When neuroticism was measured in the South West, much of southern England and most of Scotland, people were found to be more "calm, relaxed, and emotionally stable" than the national average.

Finally, openness. In this context it means people who are creative and curious, and urban areas like London, Oxford, Cambridge, Brighton, Bristol, Manchester, Glasgow, and parts of Wales score very highly. Much lower levels of openness are seen in the East Midlands and the East of England.

The lead researcher on the project, Dr Jason Rentfrow, of Cambridge University, is keen to stress that not too much detail should be read into the results.

"I wouldn't move house on the basis of this survey," he says. Clearly, on top of people's need to find work and schools and affordable housing, the character of a district may be a decisive factor, but not the only one.

However, he says the broad trends are revealing about a relationship between geography and personality They also chime with earlier studies of his in the US.

There, Rentfrow found that residents of New England, the mid-Atlantic coast, and the Pacific coast scored higher on openness than people in the Great Plains and other heartland regions, rather like the distinction found in the survey between innovators in Britain's big cities and more traditional people in rural areas.

Another similarity comes with the measure of agreeableness, which is high in the wide open spaces of America's central Great Plains and South, as it is in the Scottish Highlands and North of England.

What are the "Big Five"?

The Big Personality Test worked out people's "Big Five" traits. These are widely recognised and well-used scientific measure of personality.

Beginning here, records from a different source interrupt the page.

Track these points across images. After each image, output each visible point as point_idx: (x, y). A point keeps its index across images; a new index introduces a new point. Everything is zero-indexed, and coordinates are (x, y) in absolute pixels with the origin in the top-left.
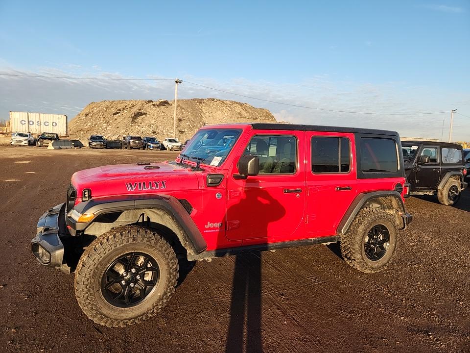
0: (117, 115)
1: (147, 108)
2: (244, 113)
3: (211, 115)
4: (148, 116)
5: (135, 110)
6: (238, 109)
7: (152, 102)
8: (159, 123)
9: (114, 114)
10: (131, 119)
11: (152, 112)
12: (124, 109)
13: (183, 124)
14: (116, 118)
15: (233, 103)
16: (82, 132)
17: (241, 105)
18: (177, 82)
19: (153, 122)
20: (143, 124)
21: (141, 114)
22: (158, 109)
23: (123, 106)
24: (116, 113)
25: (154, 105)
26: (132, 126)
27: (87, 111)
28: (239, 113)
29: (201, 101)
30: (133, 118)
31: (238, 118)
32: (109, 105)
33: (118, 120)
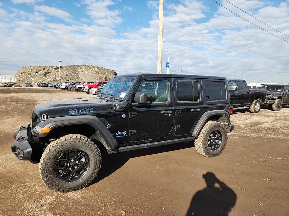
0: (37, 73)
1: (52, 70)
2: (99, 72)
3: (82, 73)
4: (52, 73)
5: (45, 71)
6: (96, 70)
7: (54, 67)
8: (57, 77)
9: (35, 73)
10: (43, 75)
11: (53, 71)
12: (40, 70)
13: (68, 77)
14: (36, 75)
15: (93, 67)
16: (20, 82)
17: (98, 68)
18: (60, 62)
19: (54, 76)
20: (49, 77)
21: (49, 73)
22: (57, 70)
23: (40, 69)
24: (36, 73)
25: (54, 68)
26: (44, 78)
27: (22, 71)
28: (96, 72)
29: (78, 66)
30: (44, 74)
31: (95, 74)
32: (33, 68)
33: (38, 76)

  • Openness - To what extent you are receptive to novel ideas, creative experiences and different values

  • Conscientiousness - To what extent you are organised and exhibit self-control

  • Extroversion - To what extent you are inclined to experience positive emotions and how attracted you are to social, stimulating experiences

  • Agreeableness - To what extent you are concerned about the feelings of others and how easily you form bonds with people

  • Neuroticism - To what extent you react to perceived threats and stressful situations

Rentfrow suggests a further parallel may be possible - to do with the temperature. In the relative warmth of the US West Coast and the South West of England, the score for neuroticism is below the national average.

So what does this study tell us? Although in some cases, it seems to lend support to several old stereotypes, it also provides the first factual basis for mapping personality types across the country.

It opens the way to a couple of fascinating questions. Are people the way they are because of the characteristics of their regions - for example the attractiveness of their surroundings or the state of the local economy? Or are people with certain traits drawn to particular areas? Or a bit of both?

And understanding this might conceivably have a bearing on how companies shape their marketing or how the government targets its financial support for different regions. And it may also catch the professional eye of another set of people - the political parties.